For a printable version of this book review, click here.

Legislative Politics in the Arab World: the Resurgence of Democratic Institutions, by Abdo Baaklini, Guilain Denoeux and Robert Springborg. Boulder, CO: Lynne Reinner publishers, 1999. 278 pages. $59.95, hardcover; $22.50, paperback.

Thomas O. Melia
Vice president for programs, National Democratic Institute for International Affairs; adjunct professor, Georgetown University


In its most recent annual survey of "Freedom in the World," the New York think tank Freedom House declared that the world became notably more democratic in 1999, as civil liberties and human rights improved in 26 countries while declining in 18. "Most significantly," the report said, "the Islamic world, long resistant to democratic change, is beginning to show signs of liberalization that include modest democratic reforms and ... growing democratic ferment." While much of that good news was attributed to breakthroughs in Indonesia and Nigeria, the Arab Middle East came in for positive notice too. Egypt, Jordan, Kuwait and Qatar were among the 26 countries whose scores improved on the previous year (though none were yet considered "free" countries).

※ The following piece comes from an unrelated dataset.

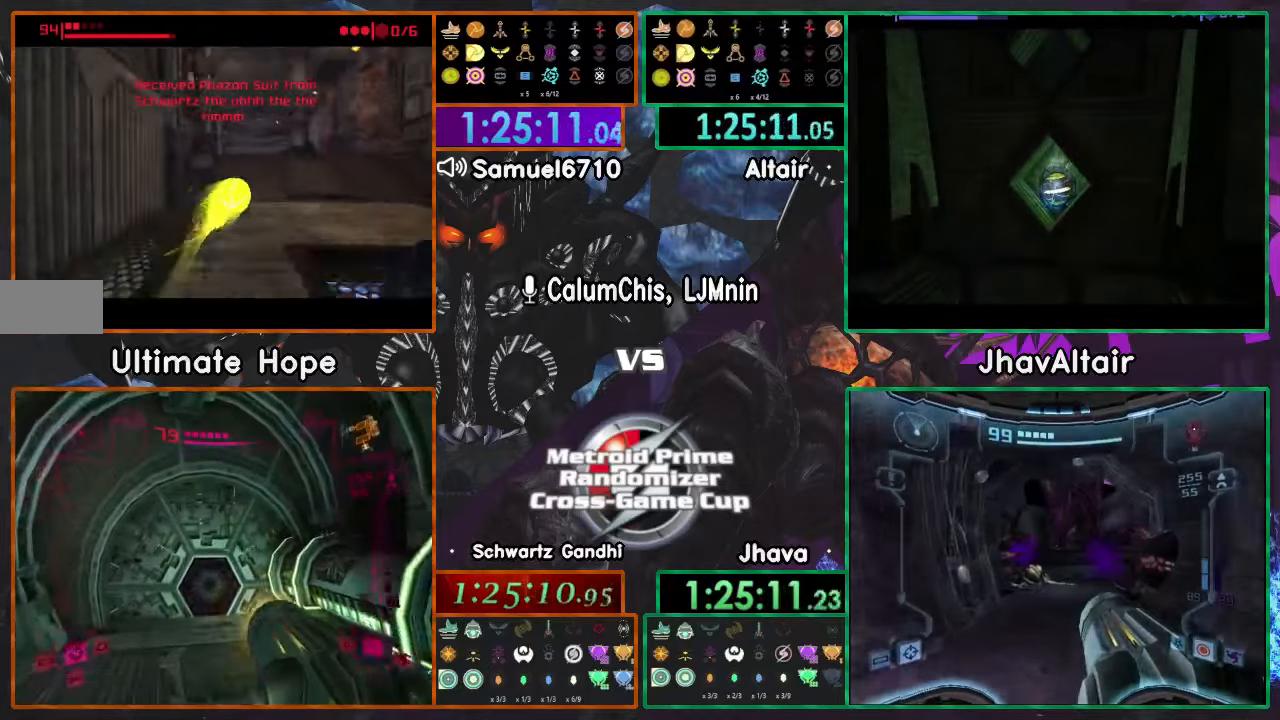
{"buttons": [], "left_stick": "up", "right_stick": "center", "events": [[66, "left_stick", "up"], [116, "left_stick", "up-left"], [300, "left_stick", "up-right"], [500, "left_stick", "up"]]}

Legislative Politics in the Arab World: the Resurgence of Democratic Institutions provides an excellent complementary perspective on the state of democracy in the Arab world at the end of the 1990s. In considerable detail and in six key countries, the book examines the legislature, an institution whose health and strength is vital to any modern democracy. The authors are highly regarded scholars of contemporary Arab politics; each is a widely published specialist on one or more of the countries studied. Each also has considerable experience working under contract to the U.S. Agency for International Development designing strategies or implementing programs intended to strengthen the legislatures examined here. The book presents in four chapters a "framework for analysis," followed by chapter-long case studies of Lebanon, Morocco, Jordan, Kuwait, Yemen and Egypt.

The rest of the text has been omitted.